*** RECORDS SHOWN ***
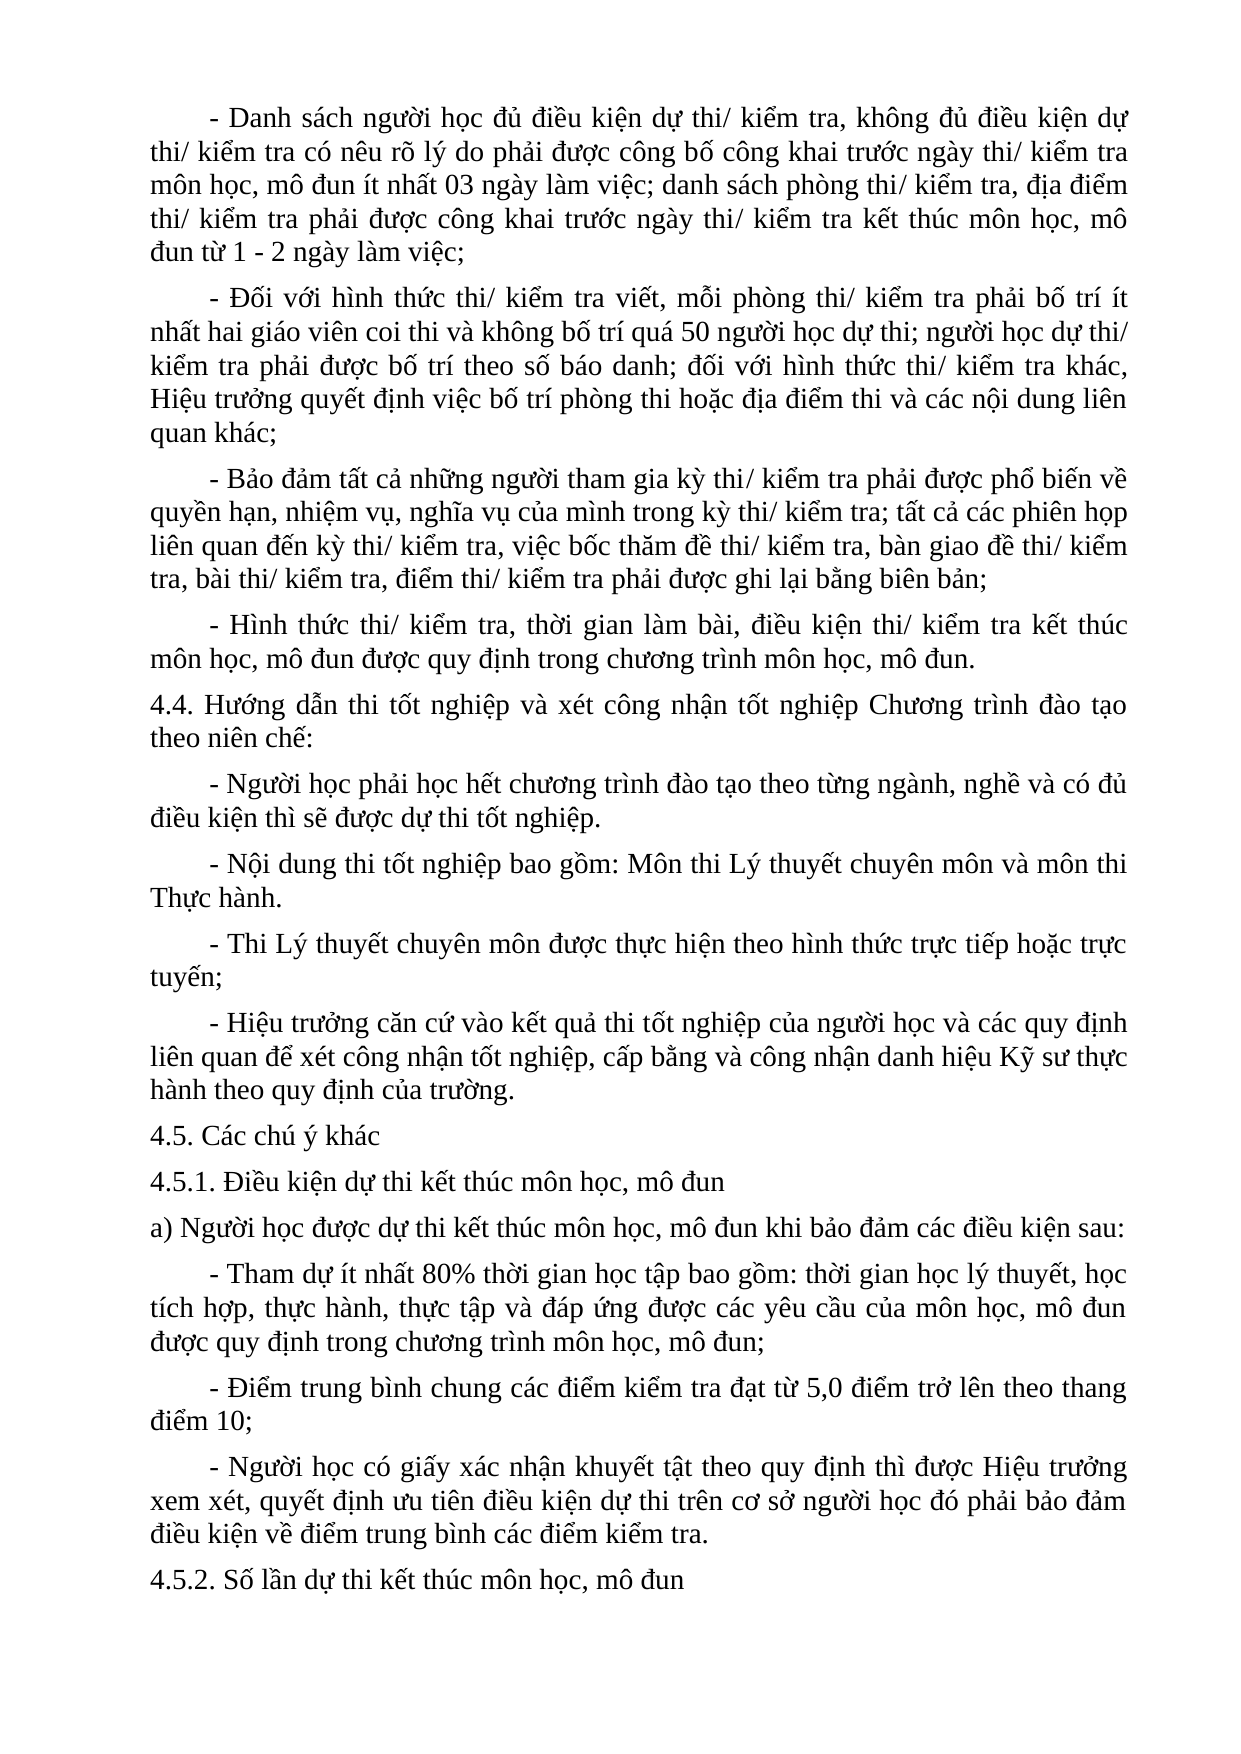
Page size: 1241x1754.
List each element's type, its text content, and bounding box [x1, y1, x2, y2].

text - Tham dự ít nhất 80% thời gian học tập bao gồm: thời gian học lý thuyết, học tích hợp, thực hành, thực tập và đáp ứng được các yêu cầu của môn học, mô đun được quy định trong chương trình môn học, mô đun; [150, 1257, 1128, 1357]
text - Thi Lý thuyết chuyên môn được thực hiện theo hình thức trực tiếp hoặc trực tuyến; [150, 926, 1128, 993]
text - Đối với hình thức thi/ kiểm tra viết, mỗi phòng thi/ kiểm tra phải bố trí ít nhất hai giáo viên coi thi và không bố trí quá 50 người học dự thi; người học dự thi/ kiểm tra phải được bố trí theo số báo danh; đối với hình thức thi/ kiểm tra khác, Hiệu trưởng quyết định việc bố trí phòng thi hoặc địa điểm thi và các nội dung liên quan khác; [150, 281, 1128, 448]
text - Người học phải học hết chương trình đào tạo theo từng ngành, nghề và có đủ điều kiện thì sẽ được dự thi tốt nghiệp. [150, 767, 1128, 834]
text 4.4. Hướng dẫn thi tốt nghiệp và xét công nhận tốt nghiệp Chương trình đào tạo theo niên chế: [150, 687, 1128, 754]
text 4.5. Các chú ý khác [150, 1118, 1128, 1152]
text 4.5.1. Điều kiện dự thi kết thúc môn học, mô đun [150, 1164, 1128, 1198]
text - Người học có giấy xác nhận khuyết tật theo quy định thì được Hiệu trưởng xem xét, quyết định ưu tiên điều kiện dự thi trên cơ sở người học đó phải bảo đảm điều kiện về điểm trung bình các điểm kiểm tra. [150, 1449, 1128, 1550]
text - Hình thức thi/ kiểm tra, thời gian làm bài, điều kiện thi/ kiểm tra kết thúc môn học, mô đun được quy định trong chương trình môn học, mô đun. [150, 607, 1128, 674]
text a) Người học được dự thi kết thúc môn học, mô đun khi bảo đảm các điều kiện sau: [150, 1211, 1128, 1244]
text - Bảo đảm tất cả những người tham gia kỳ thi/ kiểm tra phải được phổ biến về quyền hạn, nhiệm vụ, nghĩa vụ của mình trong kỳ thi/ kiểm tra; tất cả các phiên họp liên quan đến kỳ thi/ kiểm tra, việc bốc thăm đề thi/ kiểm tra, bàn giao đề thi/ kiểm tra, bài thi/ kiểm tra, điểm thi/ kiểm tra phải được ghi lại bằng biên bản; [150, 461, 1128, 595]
*** End of RECORDS SHOWN ***
WHAT NEEDS TO BE DONE: Show the lines of the records above that mention "thời".

RESULT FOR THIS TASK:
text - Tham dự ít nhất 80% thời gian học tập bao gồm: thời gian học lý thuyết, học tích hợp, thực hành, thực tập và đáp ứng được các yêu cầu của môn học, mô đun được quy định trong chương trình môn học, mô đun; [150, 1257, 1128, 1357]
text - Hình thức thi/ kiểm tra, thời gian làm bài, điều kiện thi/ kiểm tra kết thúc môn học, mô đun được quy định trong chương trình môn học, mô đun. [150, 607, 1128, 674]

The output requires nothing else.